Scores has been in the news over the past few years for some of the hefty bills racked up by executives entertaining clients. In October, American Express Co. sued Savvis Inc. and its CEO Robert McCormick, claiming he ran up a $241,000 bill in a single night at Scores in October 2003. The suit said Savvis wouldn't cover McCormick's tab.

Savvis, a provider of networking services, disputed the charges, saying they totaled only about $20,000, according to the complaint. After performing its own investigation, American Express paid Scores, the suit said.

Champagne and Lap Dances

McCormick resigned from Savvis in November. At the time of the announcement, the suit hadn't been resolved, the company said in a statement. Town & Country, Missouri-based Savvis said McCormick didn't submit the disputed credit card charges to the company for reimbursement and that the company hadn't made any payment to American Express related to the bill.

In May 2004, Mitchell Blaser, the chief financial officer for the Americas division of Swiss Reinsurance Co., said in a lawsuit that Scores overcharged him on a $28,000 bill for a night of adult entertainment.

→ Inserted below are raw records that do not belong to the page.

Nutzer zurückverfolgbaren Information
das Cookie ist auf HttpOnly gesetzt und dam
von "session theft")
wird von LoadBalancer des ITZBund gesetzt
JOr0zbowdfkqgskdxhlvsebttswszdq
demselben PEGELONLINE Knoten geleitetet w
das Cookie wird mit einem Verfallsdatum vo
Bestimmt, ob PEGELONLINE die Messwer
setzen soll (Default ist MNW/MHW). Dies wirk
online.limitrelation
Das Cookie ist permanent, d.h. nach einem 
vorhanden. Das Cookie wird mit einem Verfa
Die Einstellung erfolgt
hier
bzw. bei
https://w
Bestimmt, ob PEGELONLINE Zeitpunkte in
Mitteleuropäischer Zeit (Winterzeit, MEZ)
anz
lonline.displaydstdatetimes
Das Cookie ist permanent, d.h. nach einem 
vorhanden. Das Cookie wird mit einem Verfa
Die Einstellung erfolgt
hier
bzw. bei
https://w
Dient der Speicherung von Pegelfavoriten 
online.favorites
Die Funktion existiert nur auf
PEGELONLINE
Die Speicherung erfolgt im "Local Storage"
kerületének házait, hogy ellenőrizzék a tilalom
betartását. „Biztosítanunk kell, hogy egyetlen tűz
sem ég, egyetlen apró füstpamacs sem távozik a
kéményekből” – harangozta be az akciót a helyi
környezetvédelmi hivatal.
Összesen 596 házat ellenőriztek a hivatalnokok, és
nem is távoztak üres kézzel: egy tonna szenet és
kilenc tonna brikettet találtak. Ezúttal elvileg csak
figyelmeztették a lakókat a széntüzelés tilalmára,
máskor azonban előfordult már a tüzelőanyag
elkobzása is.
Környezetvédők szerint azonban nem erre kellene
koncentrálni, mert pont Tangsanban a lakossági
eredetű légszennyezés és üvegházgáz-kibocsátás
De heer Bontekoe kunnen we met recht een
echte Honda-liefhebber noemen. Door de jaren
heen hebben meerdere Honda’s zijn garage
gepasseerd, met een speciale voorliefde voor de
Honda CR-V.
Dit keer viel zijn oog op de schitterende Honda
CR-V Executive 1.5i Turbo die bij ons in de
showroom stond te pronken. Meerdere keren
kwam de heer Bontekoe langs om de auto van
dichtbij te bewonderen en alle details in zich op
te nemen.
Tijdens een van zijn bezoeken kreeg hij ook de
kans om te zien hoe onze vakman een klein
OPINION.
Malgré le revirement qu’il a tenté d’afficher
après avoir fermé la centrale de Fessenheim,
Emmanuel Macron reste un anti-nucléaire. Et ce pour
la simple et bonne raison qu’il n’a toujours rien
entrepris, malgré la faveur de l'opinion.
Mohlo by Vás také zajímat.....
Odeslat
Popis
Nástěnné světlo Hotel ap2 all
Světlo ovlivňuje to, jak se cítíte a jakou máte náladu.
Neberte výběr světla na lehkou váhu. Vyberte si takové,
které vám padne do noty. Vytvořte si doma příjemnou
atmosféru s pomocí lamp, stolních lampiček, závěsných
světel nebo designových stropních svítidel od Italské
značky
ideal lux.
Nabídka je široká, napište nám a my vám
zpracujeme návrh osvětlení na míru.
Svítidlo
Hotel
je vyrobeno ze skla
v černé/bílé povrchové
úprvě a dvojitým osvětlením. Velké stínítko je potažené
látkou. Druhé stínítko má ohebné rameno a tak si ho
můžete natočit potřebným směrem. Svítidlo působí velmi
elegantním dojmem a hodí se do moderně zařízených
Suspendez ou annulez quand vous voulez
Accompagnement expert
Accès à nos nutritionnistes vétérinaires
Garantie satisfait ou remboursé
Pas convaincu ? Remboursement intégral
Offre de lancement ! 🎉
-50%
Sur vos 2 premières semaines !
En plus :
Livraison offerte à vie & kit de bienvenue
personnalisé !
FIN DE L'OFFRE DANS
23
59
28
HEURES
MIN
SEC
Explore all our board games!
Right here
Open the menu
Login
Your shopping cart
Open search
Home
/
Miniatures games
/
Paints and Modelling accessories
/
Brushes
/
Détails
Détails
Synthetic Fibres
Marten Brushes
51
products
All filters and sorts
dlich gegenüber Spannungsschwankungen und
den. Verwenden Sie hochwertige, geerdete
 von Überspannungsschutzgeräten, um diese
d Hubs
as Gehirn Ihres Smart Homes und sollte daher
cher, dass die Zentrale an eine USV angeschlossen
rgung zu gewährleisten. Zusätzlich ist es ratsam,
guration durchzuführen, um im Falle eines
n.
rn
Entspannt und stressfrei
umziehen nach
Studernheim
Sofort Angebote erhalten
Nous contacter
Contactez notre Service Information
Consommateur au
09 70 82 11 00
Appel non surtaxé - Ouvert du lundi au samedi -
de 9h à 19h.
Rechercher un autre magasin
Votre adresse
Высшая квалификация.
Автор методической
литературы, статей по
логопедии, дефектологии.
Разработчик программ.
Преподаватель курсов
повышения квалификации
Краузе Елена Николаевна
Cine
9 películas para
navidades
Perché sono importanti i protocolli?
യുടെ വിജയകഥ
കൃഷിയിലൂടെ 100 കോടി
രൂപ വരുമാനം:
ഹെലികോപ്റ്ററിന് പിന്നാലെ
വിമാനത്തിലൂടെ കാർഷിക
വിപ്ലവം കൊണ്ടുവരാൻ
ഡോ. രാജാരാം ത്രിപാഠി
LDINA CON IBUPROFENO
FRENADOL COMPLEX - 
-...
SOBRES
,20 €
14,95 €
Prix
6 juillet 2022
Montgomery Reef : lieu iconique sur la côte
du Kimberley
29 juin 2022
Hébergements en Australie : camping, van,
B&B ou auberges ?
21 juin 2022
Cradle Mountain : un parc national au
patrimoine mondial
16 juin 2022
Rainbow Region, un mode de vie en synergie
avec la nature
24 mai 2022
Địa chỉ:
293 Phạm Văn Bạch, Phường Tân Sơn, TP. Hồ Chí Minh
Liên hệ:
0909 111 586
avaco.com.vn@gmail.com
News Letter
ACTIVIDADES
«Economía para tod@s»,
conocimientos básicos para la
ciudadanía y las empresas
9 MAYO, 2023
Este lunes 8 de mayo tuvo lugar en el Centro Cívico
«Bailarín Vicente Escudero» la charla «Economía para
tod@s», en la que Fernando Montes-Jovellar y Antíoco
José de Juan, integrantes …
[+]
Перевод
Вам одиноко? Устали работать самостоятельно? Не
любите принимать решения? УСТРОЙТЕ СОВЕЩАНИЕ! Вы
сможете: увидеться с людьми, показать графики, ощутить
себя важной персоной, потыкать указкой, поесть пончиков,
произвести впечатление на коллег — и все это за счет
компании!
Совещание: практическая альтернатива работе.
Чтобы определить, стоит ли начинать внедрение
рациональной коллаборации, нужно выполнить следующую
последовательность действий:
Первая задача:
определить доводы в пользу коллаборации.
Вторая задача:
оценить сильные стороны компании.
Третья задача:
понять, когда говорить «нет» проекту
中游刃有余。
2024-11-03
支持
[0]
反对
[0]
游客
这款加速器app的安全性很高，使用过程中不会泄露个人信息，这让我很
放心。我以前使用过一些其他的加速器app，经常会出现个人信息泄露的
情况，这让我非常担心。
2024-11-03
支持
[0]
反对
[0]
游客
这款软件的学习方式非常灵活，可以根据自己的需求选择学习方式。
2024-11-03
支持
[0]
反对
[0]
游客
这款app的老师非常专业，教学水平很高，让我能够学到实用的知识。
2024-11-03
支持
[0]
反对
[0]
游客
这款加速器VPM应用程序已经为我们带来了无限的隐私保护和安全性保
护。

Blaser charged five magnums of $3,200-a- bottle champagne and spent $7,000 for lap dances and other entertainment, Scores spokesman Lonnie Hanover said.

A month later, Tauhidul Chaudury, the husband of a Bangladeshi diplomat, sued Scores over his $129,000 tab, claiming he too was overcharged. The diplomat was later recalled to Bangladesh.

`Principle-Based Standards'

The New York Stock Exchange and the National Association of Securities Dealers announced last month that they planned to file a proposal with the U.S. Securities and Exchange Commission for ``principle-based standards'' regarding business entertainment.

Also last month, Morgan Stanley fired four employees for going to an Arizona strip club during a conference.

Goldring and Cheryl Osher were released on their own recognizance following an arraignment in Manhattan state Supreme Court this afternoon. Harvey Osher, also known as Harvey Cohen, who was convicted of federal felony charges in connection with a stock fraud, had to post $10,000 cash bail.

George Weinbaum, a lawyer for Harvey Osher, said he expected to resolve the case quickly. He told reporters his client had ``relied on the advice of accounting professionals.''

The three are due back in court Feb. 16th.

Shares of Scores Holding Company fell .05 cent to .8 cent in over-the-counter trading.